The death of a Jew-hater must be a cause for celebration

But my concern is less with Abu al-Walid al-Maqdisi than with Vittorio Arrigoni, whose killing was immediately pounced upon by the western media as an affront to the civilised world. Even Hamas felt impelled to associate itself with these encomia.

The Italian was described as a "peace activist." But the truth is very different. Vittorio Arrigoni, a disciple of the International Solidarity Movement, had travelled to Gaza to assist in the breaking of the Israeli naval blockade. As a supporter of Hamas he was a consummate Jew-hater. His Facebook page contained not merely the customary insults aimed at Israel but explicit anti-Jewish imagery, which may have reflected in part his Catholic upbringing: one image, for example, shows Jesus under arrest by Israeli soldiers.

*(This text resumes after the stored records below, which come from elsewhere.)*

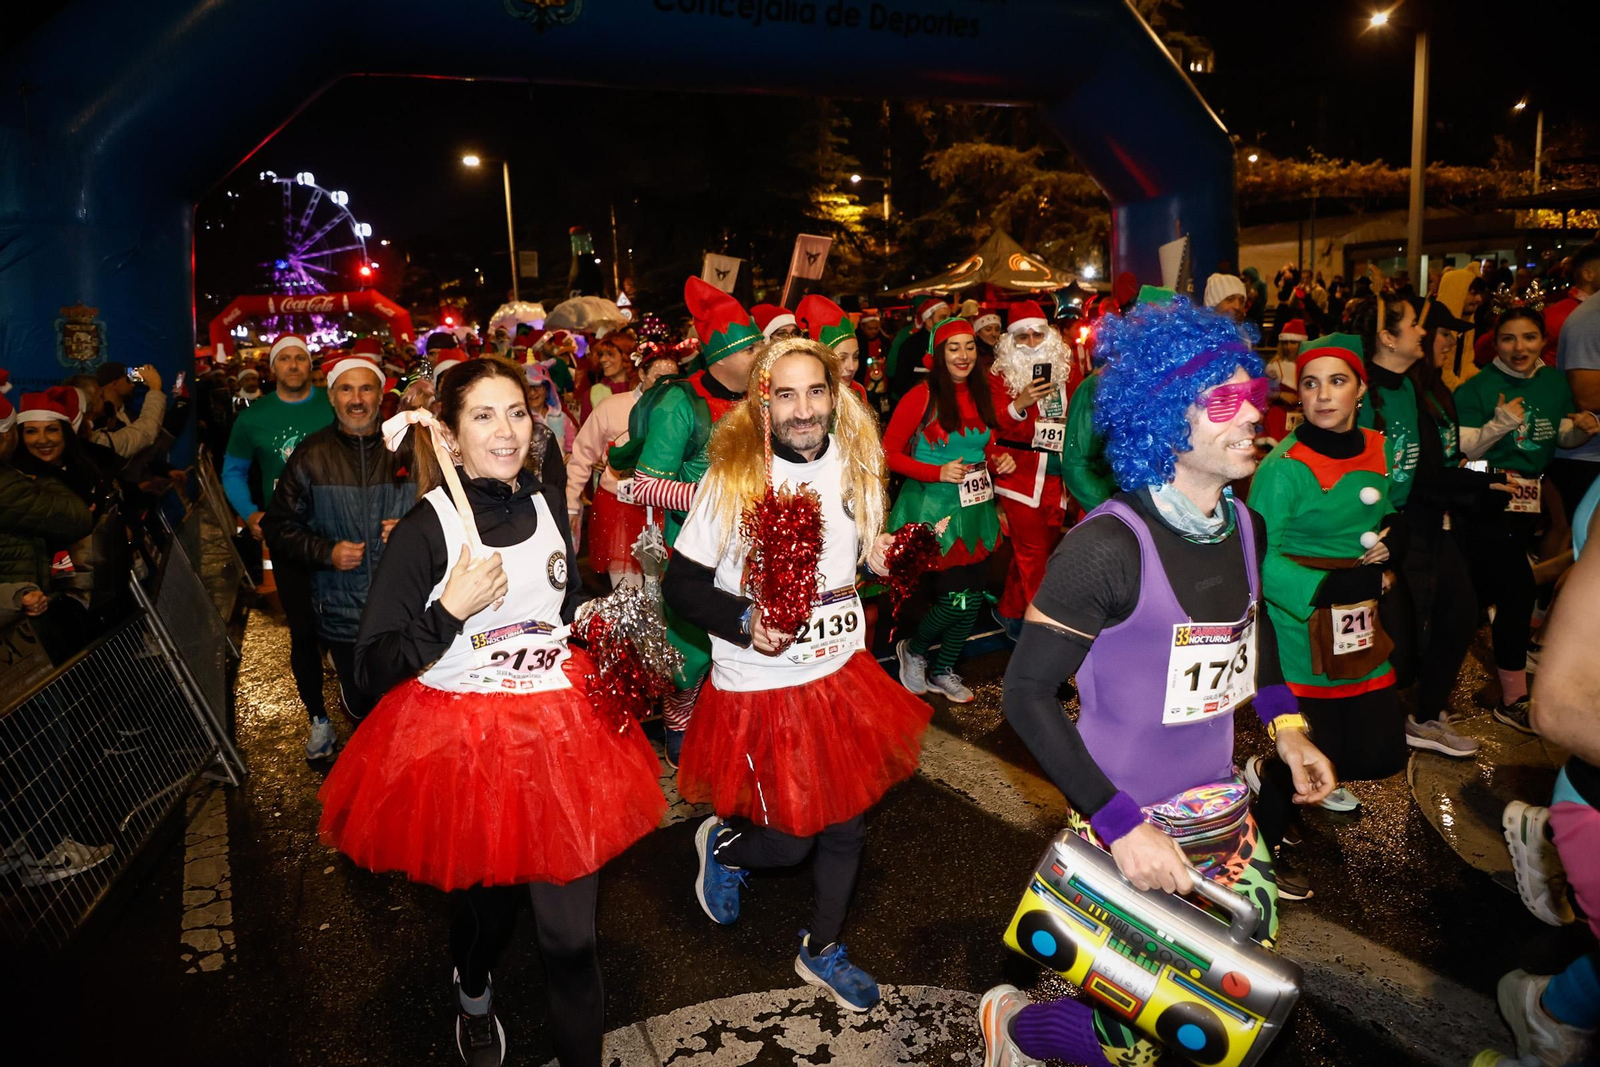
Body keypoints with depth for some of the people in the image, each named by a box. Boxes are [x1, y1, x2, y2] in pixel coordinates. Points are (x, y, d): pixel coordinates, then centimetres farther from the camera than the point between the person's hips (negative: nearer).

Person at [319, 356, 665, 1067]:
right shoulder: (424, 530, -13)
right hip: (463, 738, -3)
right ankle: (474, 995, 53)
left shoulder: (548, 502, 3)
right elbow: (374, 670, -14)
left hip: (560, 726, 3)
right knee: (486, 901, 18)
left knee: (570, 931, 2)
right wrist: (451, 609, -25)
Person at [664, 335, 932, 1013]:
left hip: (844, 676, 5)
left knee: (847, 824, 15)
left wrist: (879, 558, -1)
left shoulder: (856, 467, 0)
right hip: (761, 688, -5)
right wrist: (745, 622, -25)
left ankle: (822, 951, 39)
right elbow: (681, 585, -11)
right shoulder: (732, 481, -16)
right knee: (788, 841, 4)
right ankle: (723, 841, 40)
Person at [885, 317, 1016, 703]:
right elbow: (888, 453, -11)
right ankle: (912, 650, 23)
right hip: (934, 509, -6)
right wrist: (938, 473, -21)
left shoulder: (982, 396, 7)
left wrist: (1000, 458, -2)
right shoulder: (921, 397, -12)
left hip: (976, 509, 7)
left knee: (974, 598, 10)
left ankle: (944, 671, 31)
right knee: (955, 598, -7)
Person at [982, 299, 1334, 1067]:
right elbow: (1027, 695, -21)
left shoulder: (1245, 527, -1)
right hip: (1130, 830, -7)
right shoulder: (1110, 545, -23)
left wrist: (1285, 725, 9)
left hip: (1226, 819, 7)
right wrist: (1121, 825, -24)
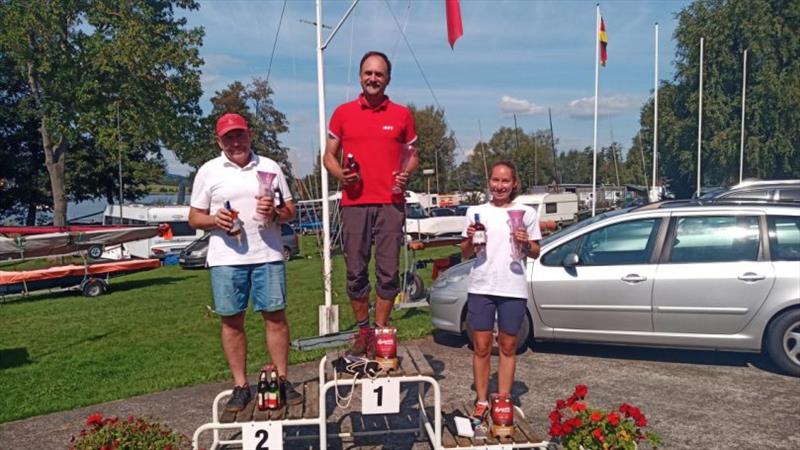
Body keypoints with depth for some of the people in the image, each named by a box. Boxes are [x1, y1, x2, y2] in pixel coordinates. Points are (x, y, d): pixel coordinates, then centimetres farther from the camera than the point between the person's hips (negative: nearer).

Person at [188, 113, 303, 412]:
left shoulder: (270, 167, 10)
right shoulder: (208, 171, 8)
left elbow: (291, 211, 12)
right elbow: (194, 217, 9)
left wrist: (276, 213, -10)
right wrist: (214, 220, -12)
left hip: (268, 255, 1)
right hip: (226, 258, 0)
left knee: (275, 316, 2)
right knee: (232, 321, 4)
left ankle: (282, 379, 14)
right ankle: (240, 386, 16)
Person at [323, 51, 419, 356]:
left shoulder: (402, 115, 10)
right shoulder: (343, 113, 9)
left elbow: (412, 155, 16)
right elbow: (329, 155, 13)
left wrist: (406, 174, -6)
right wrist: (340, 175, -8)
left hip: (391, 204, 0)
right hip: (354, 202, 0)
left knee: (388, 272, 0)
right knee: (356, 271, 3)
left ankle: (381, 331, 12)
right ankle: (363, 330, 18)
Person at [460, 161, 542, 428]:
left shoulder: (527, 213, 4)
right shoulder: (476, 212, 6)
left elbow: (536, 254, 8)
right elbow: (465, 254, 10)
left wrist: (526, 243, -13)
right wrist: (470, 239, -10)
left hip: (513, 289, 0)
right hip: (481, 288, 1)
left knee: (508, 347, 8)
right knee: (481, 347, 4)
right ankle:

The death of a consummate Jew-hater must always be a cause for celebration. In this case, however, the benefit is compounded by the dissensions that it has sown within the wider Israel-hating and Jew-hating fraternities.

Some members of these fraternities, ignoring or (in one case) making a virtue of the complete absence of evidence, have actually accused Mossad of his murder, alleging (in the wake of the Goldstone Retraction) that Arrigoni alone knew "the truth" of Operation Cast Lead. The Zionists, according to this argument, having forced Richard Goldstone to withdraw his contemptible allegation that during Cast Lead Israeli troops deliberately targeted civilians, needed to silence Arrigoni lest "the truth" be told.

But what particularly caught my eye was the emotional plea for Arrigoni's life posted on YouTube by Ken O'Keefe, the former US marine who has taken it upon himself to espouse the cause of Hamas and with whom I appeared on Press TV last year.

Arrigoni is not the first ISM activist to be murdered by Palestinian Arabs. In September 2007 Akram Ibrahim Abu Sba' was killed in Jenin by members of Islamic Jihad. But in his video plea O'Keefe ignored this precedent, and engaged instead a typical rant not only against the Jewish state but against its Christian supporters. Whoever had kidnapped Arrigoni, he argued, had branded themselves as collaborators of Israel and of its Zionist enterprise. And he repeated the charge of collaboration in a further video made after the discovery of Arrigoni's body.

The idea that JTJ - or indeed any fundamentalist Islamic group of the Salafist variety - would collaborate with Israel is too fanciful to merit attention. But in putting forward this argument O'Keefe has revealed himself as completely detached from reality.

During our Press TV discussion O'Keefe challenged me to a public debate. Naturally I accepted, and we subsequently fixed the date – 28 April 2011. This date has come and gone. But if we manage to reschedule the event I'll let you know.